I wish I lived closer. I've been looking for a reasonably priced used stock trailer.


----------



## equiniphile (Aug 16, 2009)

My dad may be interested in the stock trailer, I'll let you know if he is.


----------



## Dreamcatcher Arabians (Nov 14, 2010)

I can't see the tongue of the trailer clearly, is it one you can hook on the back of a small tractor? Without the ball hitch? And is it a ground driven or PTO driven spreader? 

Thanks!


----------



## MHFoundation Quarters (Feb 23, 2011)

Not sure on the trailer. I am pretty sure the spreader is ground driven. I will ask her about both and see if she could get some close up pics.
_Posted via Mobile Device_


----------



## Dreamcatcher Arabians (Nov 14, 2010)

Thanks!


----------



## HigherGroundHorsemanship (Nov 6, 2012)

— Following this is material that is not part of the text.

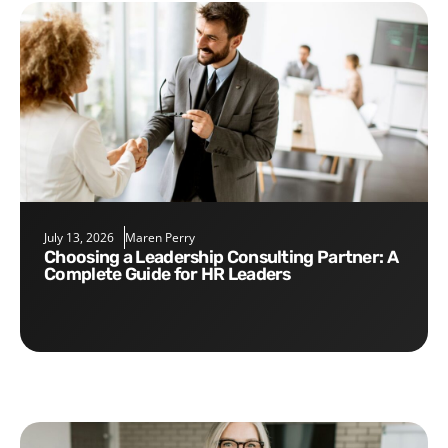
July 13, 2026
Maren Perry
Choosing a Leadership Consulting Partner: A
Complete Guide for HR Leaders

What brand is the manure spreader? Is it all working, or does it need repairs to be functional?

Thanks,
HGH


----------



## MHFoundation Quarters (Feb 23, 2011)

Idk, not my stuff. I can pm you her contact info if you'd like. Not even sure what she has left, I know she has moved but don't know if it all sold or not.


----------



## HigherGroundHorsemanship (Nov 6, 2012)

Thanks for the reply, but I don't think we will pursue it since it is so far away. I should have read the whole listing to see the location before I posted.

Thanks,
HGH


----------